For telecom operators, the key question is no longer whether to build networks, but how to do it fast enough, accurately enough, and in an economically sustainable way at a time when traffic keeps rising, and users expect reliable, high-quality connectivity wherever they are. It is within that context that Danijela Bistrički Morović, Member of the Management Board and Chief Technology Officer of Telemach Hrvatska, describes the network as a system that must adapt almost in real time, with growing reliance on artificial intelligence and a highly pragmatic approach to new generations of mobile technologies.
The interview was prompted by an award the company received, which Bistrički Morović sees not as a short-term achievement but as validation of years of work. As she puts it, the award is an “external confirmation of quality” and reflects what the company has been doing, not over the last few months, but over the last five years, through substantial investment, sound technology choices, and a team capable of turning those into operational network performance. Her point is clear: in telecoms, results do not appear overnight but are built through consistent investment and careful execution.
Managing a mobile network, she explains, is fundamentally different from running fixed infrastructure. “Users change locations,” Bistrički Morović notes, while capacity requirements vary depending on the time of day and specific events. That means the network must be “monitored, managed and upgraded every day wherever needed”. In other words, it must remain flexible enough to respond both to predictable usage patterns and to sudden traffic surges. In such an environment, artificial intelligence is becoming an increasingly important tool because it enables earlier trend detection and better forecasting of where additional investment will be needed. “AI is already gradually embedded in all the tools we use, and also in the network elements themselves,” she says, adding that this allows the company to “get results much earlier”, especially when assessing where upgrades will be required and what the optimal next steps in network expansion should be.
The question of 5G remains one of the industry’s central themes, but Telemach’s technological approach is notably rational. Rather than racing to deploy every new feature as soon as it becomes available, the company follows actual user demand and decides on the next steps accordingly. “We monitor the required functionalities and the required capacities, and based on that, we decide when to implement something,” she says. That is particularly visible in the issue of standalone 5G architecture, or 5G Standalone. While the technology is already a major industry focus and some pilots have been demonstrated, Telemach does not see a reason to rush implementation without a clear business and operational need. “At this moment, we do not need implementation. When capacities increase further, and additional functionalities are needed, we will move into it,” she says.
That approach also stems from a broader issue facing the entire sector. “Year after year, we are talking about the same thing, how to monetise 5G,” Bistrički Morović warns. In doing so, she touches on a problem that has been at the heart of operator discussions for years: networks are expanding, capacity is increasing, and technological capabilities are advancing, but the return on investment still does not always keep pace with the scale of spending. “I think that for Telemach, as for all other operators, the 5G network still has not actually returned its investment,” she says, while noting that future development will also depend on applications and services emerging across the wider ecosystem and using the network as their base platform. In her view, technological progress cannot be separated from business logic or from real market demand.

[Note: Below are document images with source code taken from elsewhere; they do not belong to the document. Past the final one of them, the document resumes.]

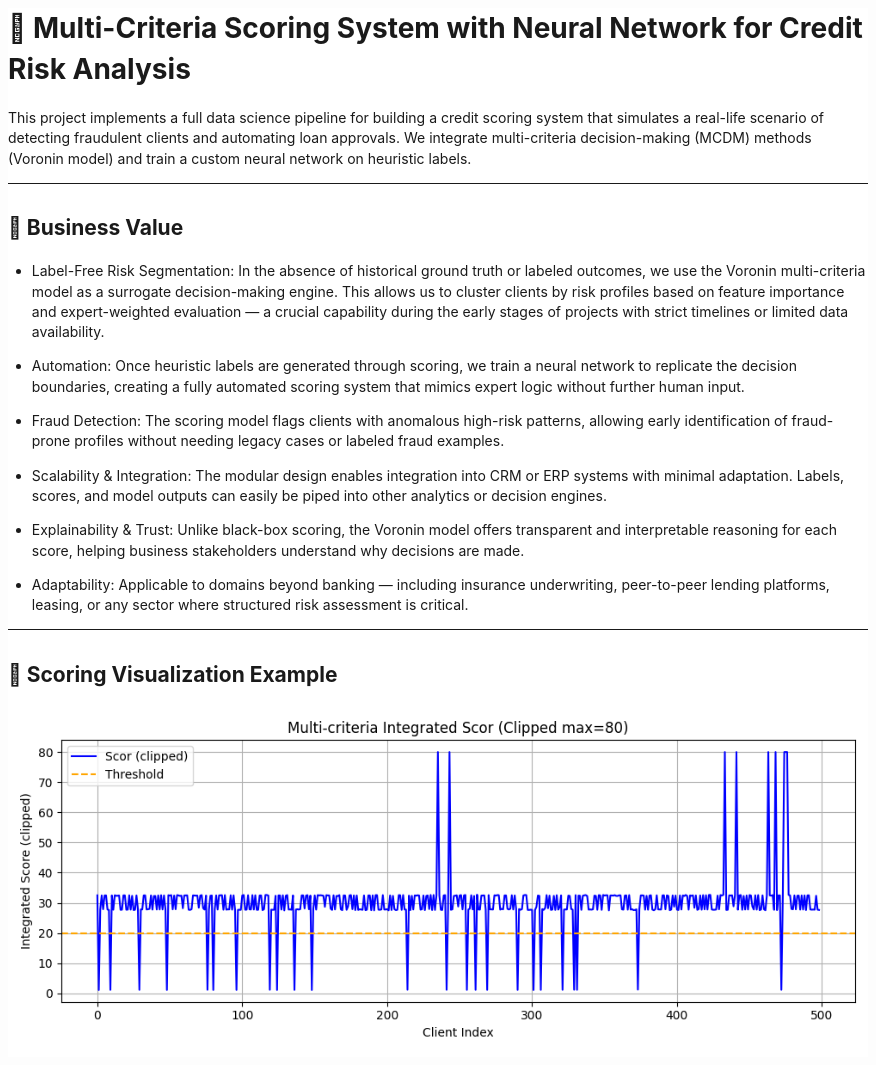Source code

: 
# 🧠 Multi-Criteria Scoring System with Neural Network for Credit Risk Analysis

This project implements a full data science pipeline for building a credit scoring system that simulates a real-life scenario of detecting fraudulent clients and automating loan approvals. We integrate multi-criteria decision-making (MCDM) methods (Voronin model) and train a custom neural network on heuristic labels.

---

## 🎯 Business Value

- Label-Free Risk Segmentation: In the absence of historical ground truth or labeled outcomes, we use the Voronin multi-criteria model as a surrogate decision-making engine. This allows us to cluster clients by risk profiles based on feature importance and expert-weighted evaluation — a crucial capability during the early stages of projects with strict timelines or limited data availability.

- Automation: Once heuristic labels are generated through scoring, we train a neural network to replicate the decision boundaries, creating a fully automated scoring system that mimics expert logic without further human input.

- Fraud Detection: The scoring model flags clients with anomalous high-risk patterns, allowing early identification of fraud-prone profiles without needing legacy cases or labeled fraud examples.

- Scalability & Integration: The modular design enables integration into CRM or ERP systems with minimal adaptation. Labels, scores, and model outputs can easily be piped into other analytics or decision engines.

- Explainability & Trust: Unlike black-box scoring, the Voronin model offers transparent and interpretable reasoning for each score, helping business stakeholders understand why decisions are made.

- Adaptability: Applicable to domains beyond banking — including insurance underwriting, peer-to-peer lending platforms, leasing, or any sector where structured risk assessment is critical.

---
## 📍 Scoring Visualization Example
![Final Scoring Visual](visualizations/Multi_criteria_IntegratedScor_Clipped_max=80.png)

When it comes to 6G, the message is equally measured. “6G is developing nicely. We will watch how it develops. At this moment, we still do not have plans,” Bistrički Morović says. That does not suggest a lack of interest in technological trends, but rather confirms that Telemach intends to invest when there are clear technical and market reasons for doing so. In an industry that often prefers to speak several steps ahead, such restraint looks more like technological discipline.

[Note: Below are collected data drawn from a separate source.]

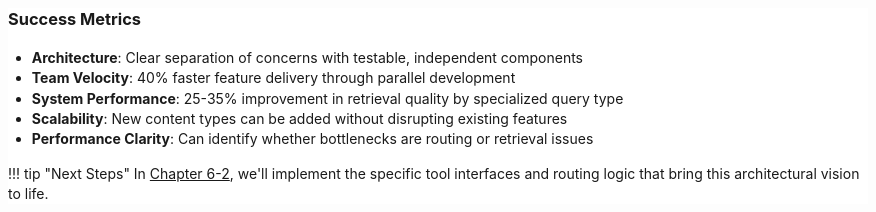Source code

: ### Success Metrics
- **Architecture**: Clear separation of concerns with testable, independent components
- **Team Velocity**: 40% faster feature delivery through parallel development
- **System Performance**: 25-35% improvement in retrieval quality by specialized query type
- **Scalability**: New content types can be added without disrupting existing features
- **Performance Clarity**: Can identify whether bottlenecks are routing or retrieval issues

!!! tip "Next Steps"
    	In [Chapter 6-2](chapter6-2.md), we'll implement the specific tool interfaces and routing logic that bring this architectural vision to life.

An equally important part of Telemach’s strategy concerns the convergence of mobile and fixed infrastructure. Bistrički Morović says the company began building its fibre network five years ago and has now reached more than 300,000 households that can be connected to it. In addition, Telemach has built a significant fibre backbone between cities and in selected regions, supporting both base station connectivity and business-user requirements. “We will definitely continue building fibre,” she says, while stressing that the primary focus remains on larger cities, where the company is currently present in 15 of them.
Where fibre is not available, Telemach is looking to extend coverage through mobile infrastructure and offer fixed wireless access as an alternative. According to Bistrički Morović, such expansion is planned very precisely, especially in areas where neither its own fibre nor that of competitors exists. It is precisely in those locations, she argues, that operators need to strengthen mobile infrastructure and roll out 5G so users can get connectivity that is “comparable to fibre”, or at least good enough to represent a genuine leap forward for areas that have so far been left without satisfactory access.
Her answers suggest that the development of telecom networks in the years ahead will depend less on grand announcements and more on operators’ ability to align technology, investment, and real customer needs. In that model, AI becomes a tool for faster and more precise optimisation, 5G evolves through clearly justified stages, and fibre and mobile are no longer treated as separate layers but as parts of a single connectivity infrastructure for the future. For Telemach, that combination of pragmatism and technological ambition appears to be the basis of its next phase of growth.